[Records from a dataset]
------

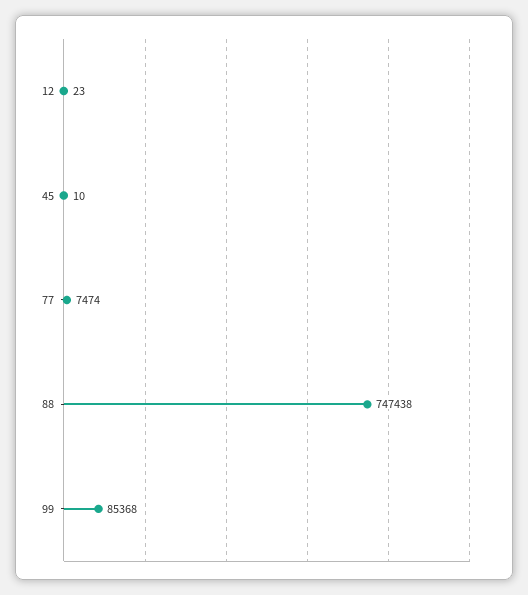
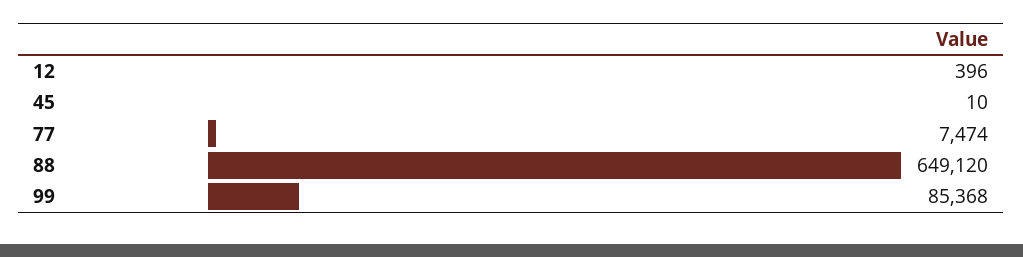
  {
-   "12": 23,
+   "12": 396,
    "45": 10,
    "77": 7474,
-   "88": 747438,
+   "88": 649120,
    "99": 85368
  }

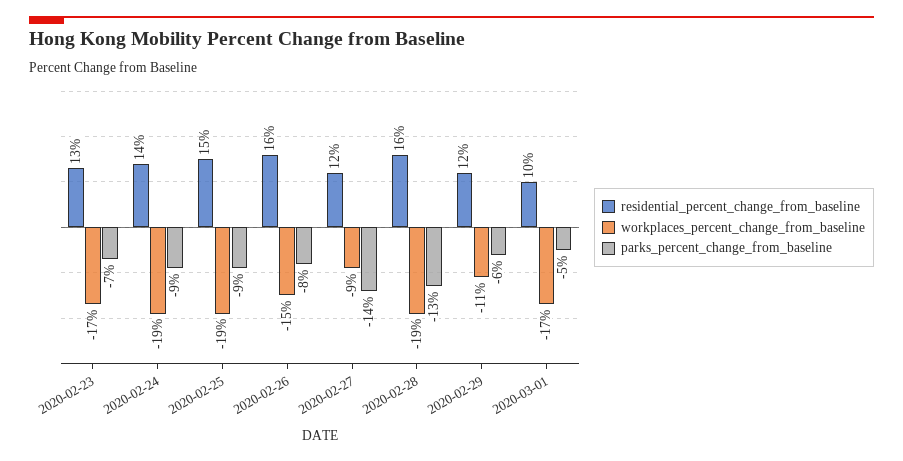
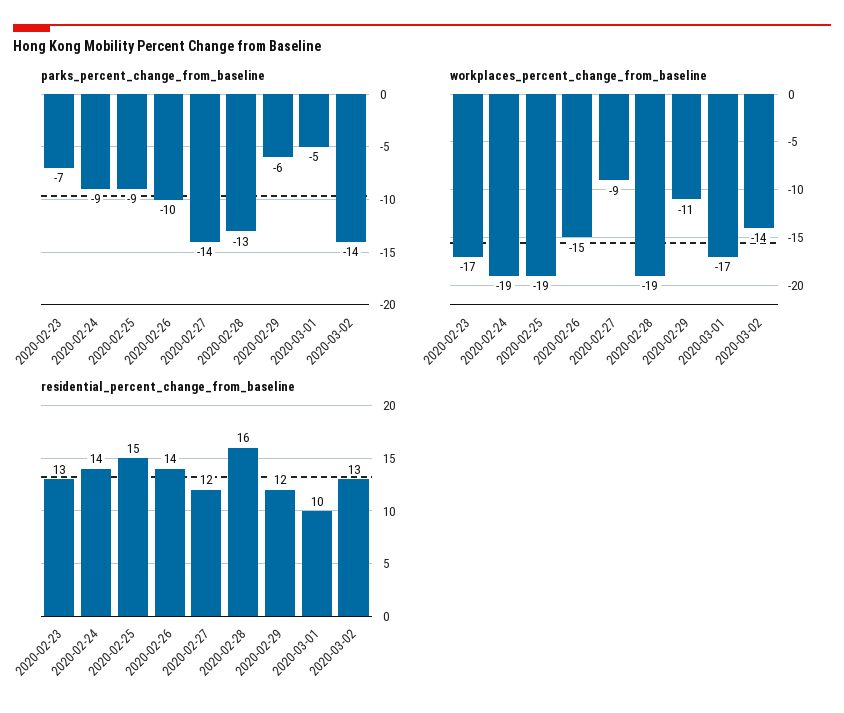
  {
    "residential_percent_change_from_baseline": {
      "2020-02-23": 13,
      "2020-02-24": 14,
      "2020-02-25": 15,
-     "2020-02-26": 16,
+     "2020-02-26": 14,
      "2020-02-27": 12,
      "2020-02-28": 16,
      "2020-02-29": 12,
-     "2020-03-01": 10
+     "2020-03-01": 10,
+     "2020-03-02": 13
    },
    "workplaces_percent_change_from_baseline": {
      "2020-02-23": -17,
      "2020-02-24": -19,
      "2020-02-25": -19,
      "2020-02-26": -15,
      "2020-02-27": -9,
      "2020-02-28": -19,
      "2020-02-29": -11,
-     "2020-03-01": -17
+     "2020-03-01": -17,
+     "2020-03-02": -14
    },
    "parks_percent_change_from_baseline": {
      "2020-02-23": -7,
      "2020-02-24": -9,
      "2020-02-25": -9,
-     "2020-02-26": -8,
+     "2020-02-26": -10,
      "2020-02-27": -14,
      "2020-02-28": -13,
      "2020-02-29": -6,
-     "2020-03-01": -5
+     "2020-03-01": -5,
+     "2020-03-02": -14
    }
  }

------

• _Job item_
None of the pictures should be copied, but every record above must be restated in full.

• _Response_
  {
-   "12": 23,
+   "12": 396,
    "45": 10,
    "77": 7474,
-   "88": 747438,
+   "88": 649120,
    "99": 85368
  }

  {
    "residential_percent_change_from_baseline": {
      "2020-02-23": 13,
      "2020-02-24": 14,
      "2020-02-25": 15,
-     "2020-02-26": 16,
+     "2020-02-26": 14,
      "2020-02-27": 12,
      "2020-02-28": 16,
      "2020-02-29": 12,
-     "2020-03-01": 10
+     "2020-03-01": 10,
+     "2020-03-02": 13
    },
    "workplaces_percent_change_from_baseline": {
      "2020-02-23": -17,
      "2020-02-24": -19,
      "2020-02-25": -19,
      "2020-02-26": -15,
      "2020-02-27": -9,
      "2020-02-28": -19,
      "2020-02-29": -11,
-     "2020-03-01": -17
+     "2020-03-01": -17,
+     "2020-03-02": -14
    },
    "parks_percent_change_from_baseline": {
      "2020-02-23": -7,
      "2020-02-24": -9,
      "2020-02-25": -9,
-     "2020-02-26": -8,
+     "2020-02-26": -10,
      "2020-02-27": -14,
      "2020-02-28": -13,
      "2020-02-29": -6,
-     "2020-03-01": -5
+     "2020-03-01": -5,
+     "2020-03-02": -14
    }
  }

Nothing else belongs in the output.